Estonia's leaders and many economists believe the country's economy, which contracted a staggering 14 percent in 2009, will benefit with the euro, though the country still has painful structural reforms to implement before reaching western European living standards.
"The euro will definitely support Estonia's trade," Ansip told reporters Friday, adding that 70 percent of the country's trade takes place with EU members.
Still, polls indicate that more than one-third of the nation is against the changeover.
"I think it's bad for our economy. Prices have been rising and will keep going up," said Kaire Raitme, 20, who was selling spiced roasted almonds in Tallinn's medieval historical center.

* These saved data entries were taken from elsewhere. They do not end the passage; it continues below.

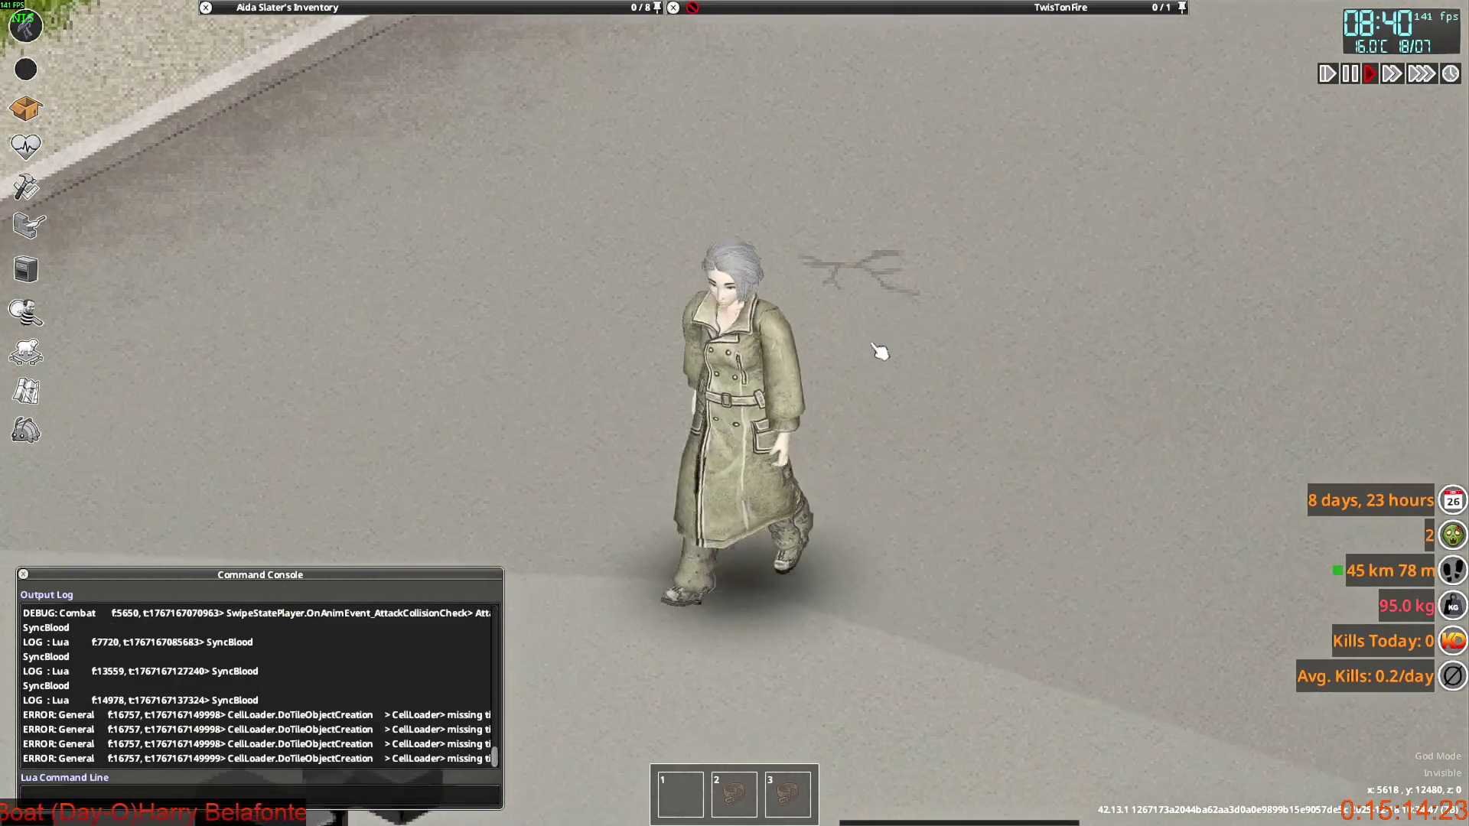
pyautogui.press('s')
pyautogui.press('w')
pyautogui.moveTo(839, 433)
pyautogui.mouseDown(button='right')
pyautogui.moveTo(678, 173)
pyautogui.moveTo(767, 227)
pyautogui.mouseUp(button='right')
pyautogui.press('s')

Estonia will be the poorest member of the euro zone, a cause for concern for many Estonians who fear they will have to cough up scarce resources to help other member countries that failed to maintain fiscal discipline.
Celebrations included open-air concerts in subzero weather and for foreign dignitaries a gala concert in the national opera house featuring the music of U.S. composer George Gershwin.
The Finance Ministry said banks and information systems were prepared to cope with the changeover as hundreds of ATM machines were being loaded with euro notes.
Selected bank branches and post offices were to stay open over the weekend to accommodate the switch, but police urged citizens not to rush about with large amounts of cash due to robbery risks.
After Slovenia and Slovakia, Estonia is the third East European country using the euro. Seven other countries in the region — Poland, Romania, Hungary, Czech Republic, Bulgaria, Lithuania and Latvia — also are required to phase in the euro as part of European Union membership, though there is no deadline to do so.
Latvia and Lithuania, Estonia's Baltic neighbors, are enthusiastic supporters of the euro and could become the club's newest members in 2014.